:: Work order ::
Lift out each line of the data that holds "小口手数料".

(Data excerpts)
++++++++
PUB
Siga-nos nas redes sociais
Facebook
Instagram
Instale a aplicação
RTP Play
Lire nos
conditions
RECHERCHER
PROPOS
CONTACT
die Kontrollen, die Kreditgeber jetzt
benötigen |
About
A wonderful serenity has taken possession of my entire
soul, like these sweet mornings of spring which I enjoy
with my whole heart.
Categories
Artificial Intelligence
++++++++
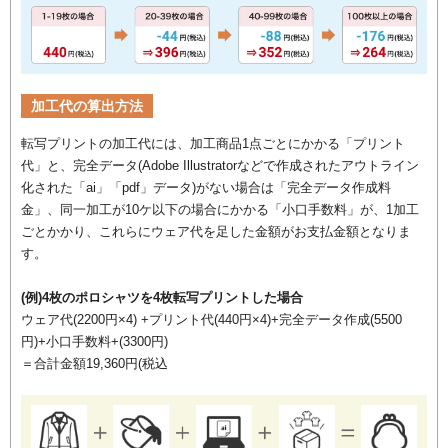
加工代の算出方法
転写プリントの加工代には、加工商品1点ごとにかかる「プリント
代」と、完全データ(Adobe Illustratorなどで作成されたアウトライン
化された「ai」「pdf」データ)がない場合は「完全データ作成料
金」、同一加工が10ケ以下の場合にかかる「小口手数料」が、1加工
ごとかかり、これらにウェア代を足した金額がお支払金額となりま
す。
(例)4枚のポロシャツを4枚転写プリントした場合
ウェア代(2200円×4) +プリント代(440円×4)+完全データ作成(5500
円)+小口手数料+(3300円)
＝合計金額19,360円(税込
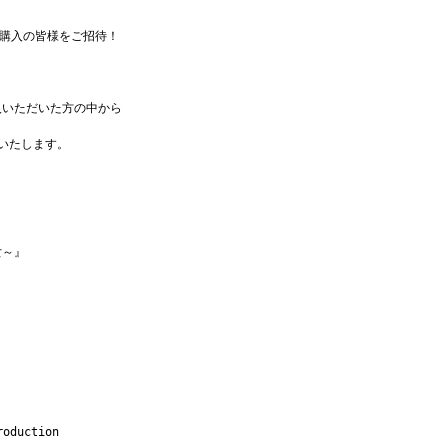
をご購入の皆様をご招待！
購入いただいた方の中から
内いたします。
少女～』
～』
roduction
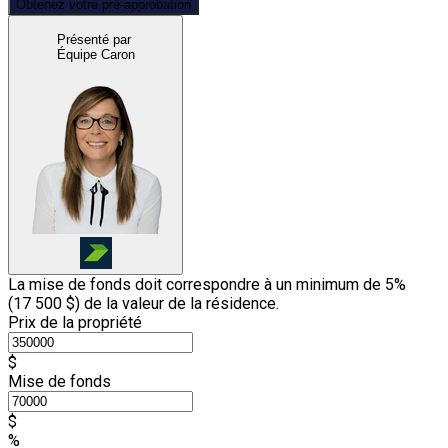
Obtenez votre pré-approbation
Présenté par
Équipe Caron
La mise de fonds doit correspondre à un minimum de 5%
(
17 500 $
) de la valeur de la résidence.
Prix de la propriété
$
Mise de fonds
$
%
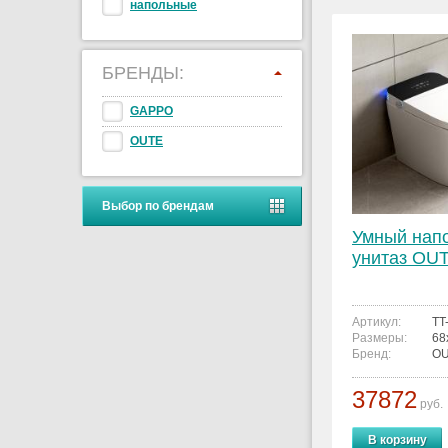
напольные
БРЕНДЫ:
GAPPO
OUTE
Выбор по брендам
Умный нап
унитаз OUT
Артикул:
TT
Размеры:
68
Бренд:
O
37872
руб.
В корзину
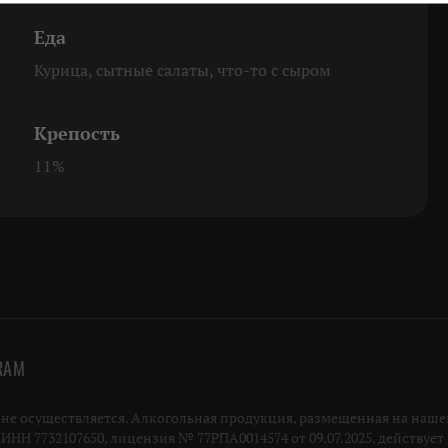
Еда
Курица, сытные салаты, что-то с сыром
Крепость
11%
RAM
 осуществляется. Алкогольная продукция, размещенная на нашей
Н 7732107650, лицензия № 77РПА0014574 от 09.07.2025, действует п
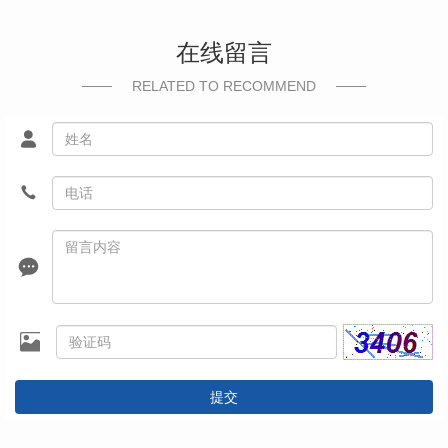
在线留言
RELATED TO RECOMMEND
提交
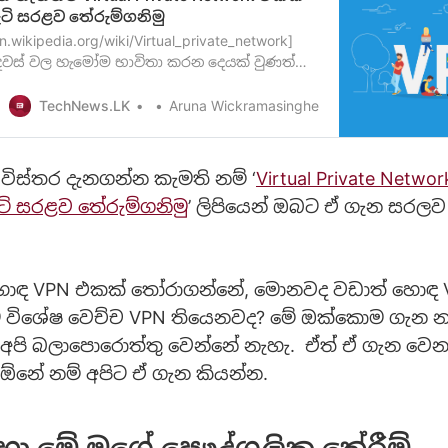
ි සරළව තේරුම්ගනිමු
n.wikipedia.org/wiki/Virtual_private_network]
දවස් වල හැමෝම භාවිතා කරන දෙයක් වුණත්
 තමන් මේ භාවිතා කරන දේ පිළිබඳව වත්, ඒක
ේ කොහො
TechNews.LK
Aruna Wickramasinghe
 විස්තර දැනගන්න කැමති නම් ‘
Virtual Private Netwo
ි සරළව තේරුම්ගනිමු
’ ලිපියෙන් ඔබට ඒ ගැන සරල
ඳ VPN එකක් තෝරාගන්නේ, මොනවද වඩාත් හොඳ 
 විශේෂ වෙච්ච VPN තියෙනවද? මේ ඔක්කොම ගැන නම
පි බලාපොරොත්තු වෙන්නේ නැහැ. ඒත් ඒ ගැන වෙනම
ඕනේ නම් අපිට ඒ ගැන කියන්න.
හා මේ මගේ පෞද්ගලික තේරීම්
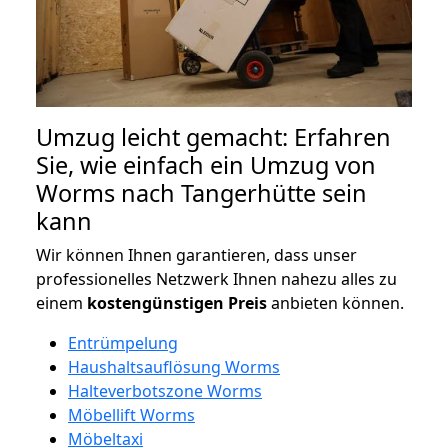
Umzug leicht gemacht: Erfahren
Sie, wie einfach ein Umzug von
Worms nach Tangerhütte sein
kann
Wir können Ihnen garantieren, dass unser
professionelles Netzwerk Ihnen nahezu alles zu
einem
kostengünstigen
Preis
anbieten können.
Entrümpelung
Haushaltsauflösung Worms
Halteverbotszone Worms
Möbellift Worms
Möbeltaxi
++++++++
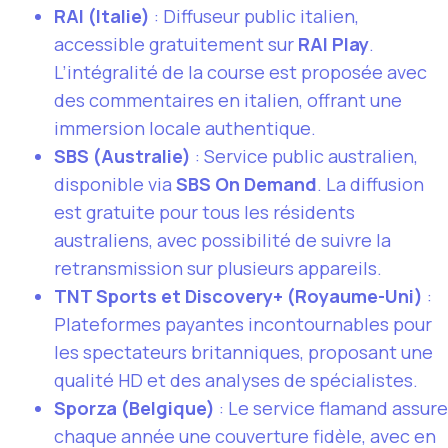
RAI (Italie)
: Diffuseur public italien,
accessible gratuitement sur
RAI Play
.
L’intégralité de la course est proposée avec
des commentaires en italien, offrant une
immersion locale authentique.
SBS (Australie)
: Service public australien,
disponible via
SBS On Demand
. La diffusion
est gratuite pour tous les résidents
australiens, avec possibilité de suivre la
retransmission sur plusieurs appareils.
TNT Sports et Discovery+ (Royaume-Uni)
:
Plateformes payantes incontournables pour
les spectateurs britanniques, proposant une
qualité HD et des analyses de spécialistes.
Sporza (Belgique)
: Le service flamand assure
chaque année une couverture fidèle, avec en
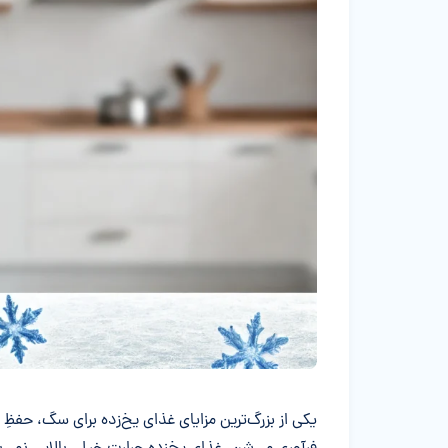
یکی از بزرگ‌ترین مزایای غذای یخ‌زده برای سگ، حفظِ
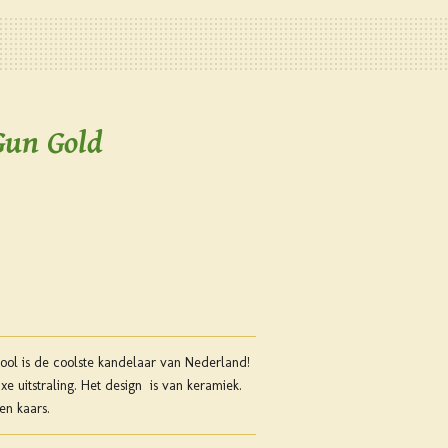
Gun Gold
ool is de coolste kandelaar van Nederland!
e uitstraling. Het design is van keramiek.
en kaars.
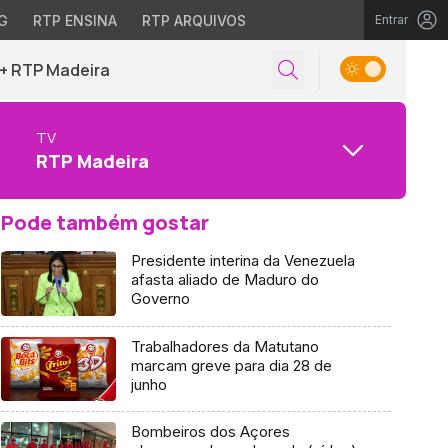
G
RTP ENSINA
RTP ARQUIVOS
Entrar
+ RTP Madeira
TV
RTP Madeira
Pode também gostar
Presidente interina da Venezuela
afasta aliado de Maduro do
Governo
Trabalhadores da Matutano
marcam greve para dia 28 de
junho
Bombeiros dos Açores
++++++++
:: Output of the task ::
金」、同一加工が10ケ以下の場合にかかる「小口手数料」が、1加工
円)+小口手数料+(3300円)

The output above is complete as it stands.